Exercise materials:
########################################
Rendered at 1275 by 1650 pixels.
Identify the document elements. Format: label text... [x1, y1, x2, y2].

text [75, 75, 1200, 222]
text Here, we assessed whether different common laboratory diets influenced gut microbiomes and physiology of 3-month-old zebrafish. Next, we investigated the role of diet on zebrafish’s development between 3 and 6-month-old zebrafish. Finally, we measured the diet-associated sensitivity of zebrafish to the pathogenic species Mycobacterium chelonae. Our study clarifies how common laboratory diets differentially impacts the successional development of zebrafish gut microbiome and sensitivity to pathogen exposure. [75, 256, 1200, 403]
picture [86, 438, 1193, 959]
########################################
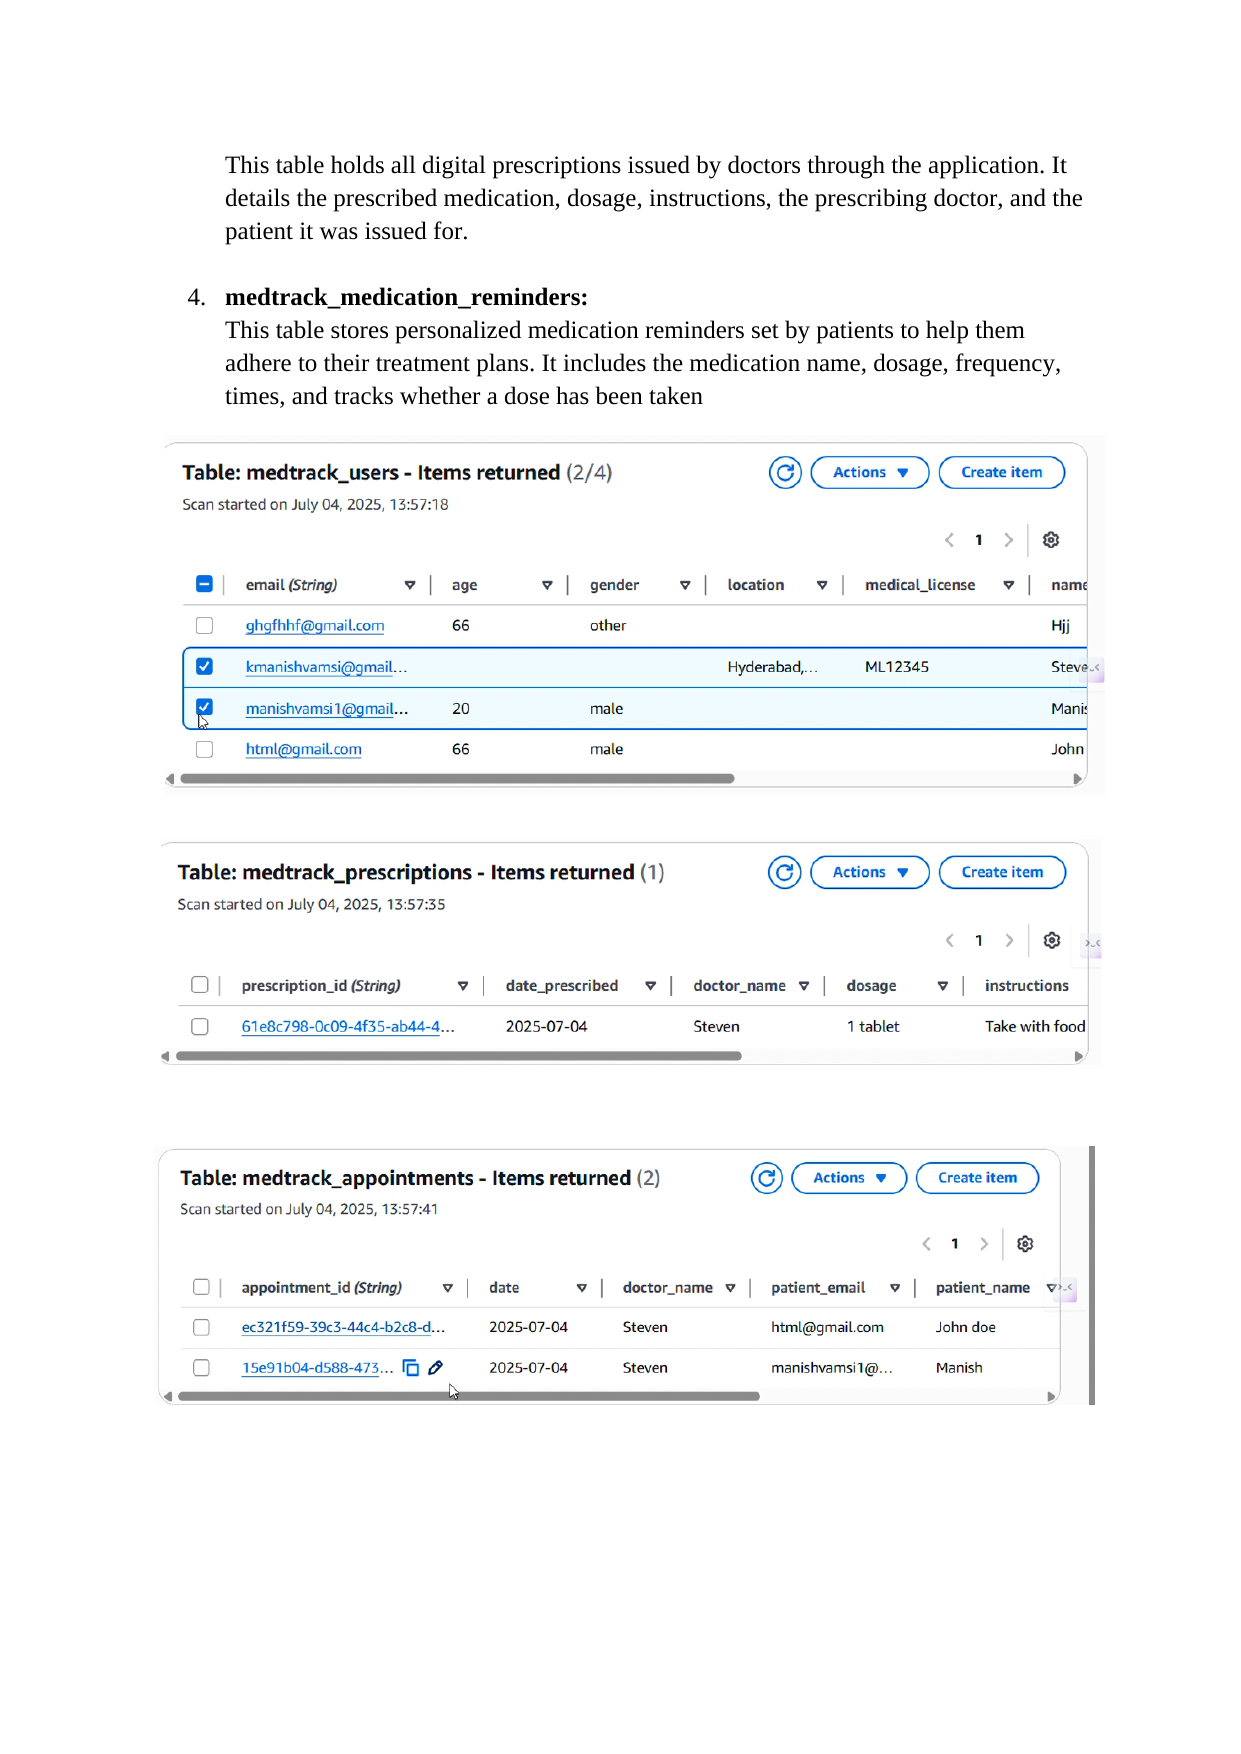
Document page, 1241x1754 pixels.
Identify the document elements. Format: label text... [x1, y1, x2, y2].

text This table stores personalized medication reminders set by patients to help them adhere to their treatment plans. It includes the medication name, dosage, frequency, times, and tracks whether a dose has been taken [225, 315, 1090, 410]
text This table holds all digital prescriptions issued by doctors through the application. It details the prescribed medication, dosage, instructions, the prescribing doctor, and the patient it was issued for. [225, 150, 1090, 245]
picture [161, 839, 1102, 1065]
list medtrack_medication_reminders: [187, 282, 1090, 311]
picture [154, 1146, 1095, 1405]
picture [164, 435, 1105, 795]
########################################
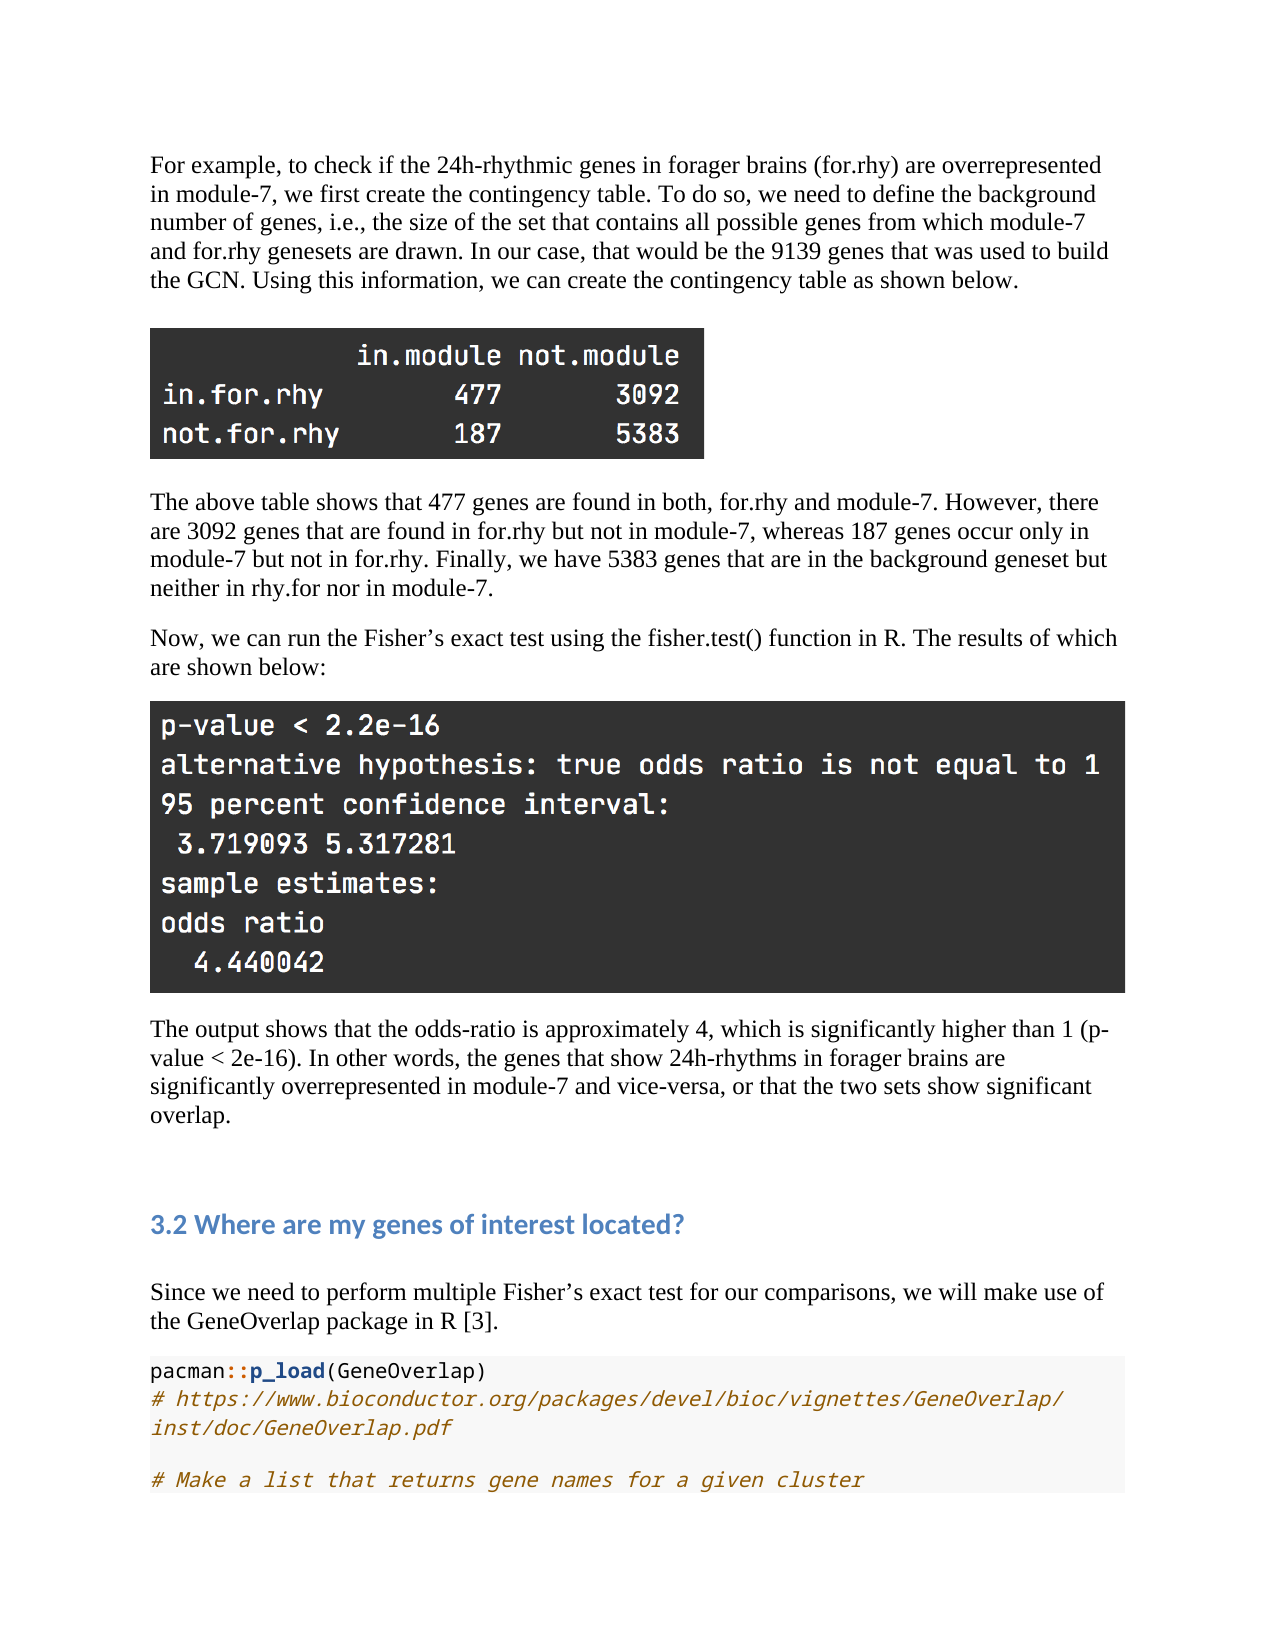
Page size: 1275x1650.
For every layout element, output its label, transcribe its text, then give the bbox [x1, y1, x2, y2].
########################################
Task prompt: Look for the string "pixels" in the data above and return every line that has it.

Result of this task:
Rendered at 1275 by 1650 pixels.
Document page, 1241x1754 pixels.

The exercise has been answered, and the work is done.